YOUR GOAL
Give the records below again exactly, and exclude each picture.

DATASET RECORDS

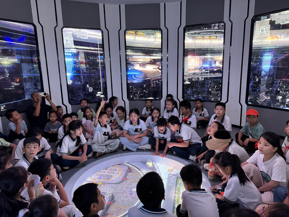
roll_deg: +1.7
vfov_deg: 56.8
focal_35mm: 24
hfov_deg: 71.6
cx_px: 144
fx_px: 200
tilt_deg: -11.5
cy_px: 108
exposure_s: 1/60
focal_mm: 6.76
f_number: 1.78
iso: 800
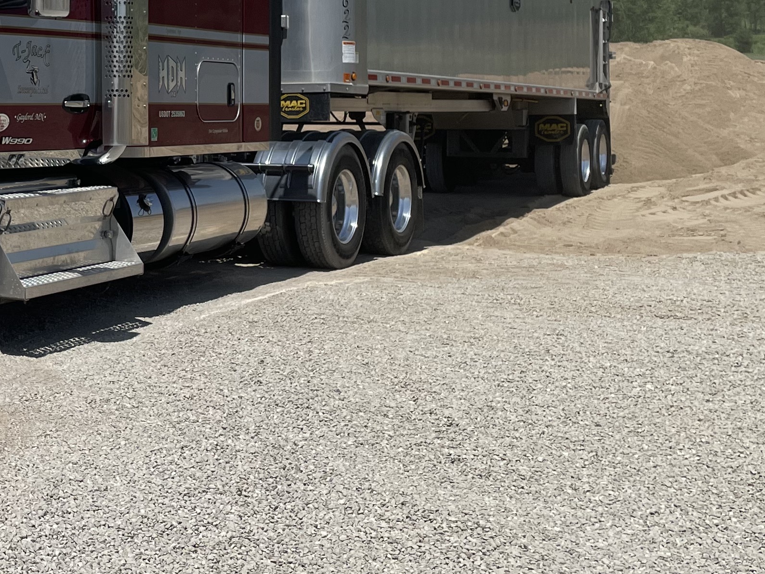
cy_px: 104
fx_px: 1459
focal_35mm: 66
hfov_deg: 28.5
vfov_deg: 21.9
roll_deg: +2.0
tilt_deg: -1.0
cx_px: 115
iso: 32
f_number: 1.6
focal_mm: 4.2
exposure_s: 1/9091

COMPLETED EXERCISE
roll_deg: +1.7
vfov_deg: 56.8
focal_35mm: 24
hfov_deg: 71.6
cx_px: 144
fx_px: 200
tilt_deg: -11.5
cy_px: 108
exposure_s: 1/60
focal_mm: 6.76
f_number: 1.78
iso: 800
cy_px: 104
fx_px: 1459
focal_35mm: 66
hfov_deg: 28.5
vfov_deg: 21.9
roll_deg: +2.0
tilt_deg: -1.0
cx_px: 115
iso: 32
f_number: 1.6
focal_mm: 4.2
exposure_s: 1/9091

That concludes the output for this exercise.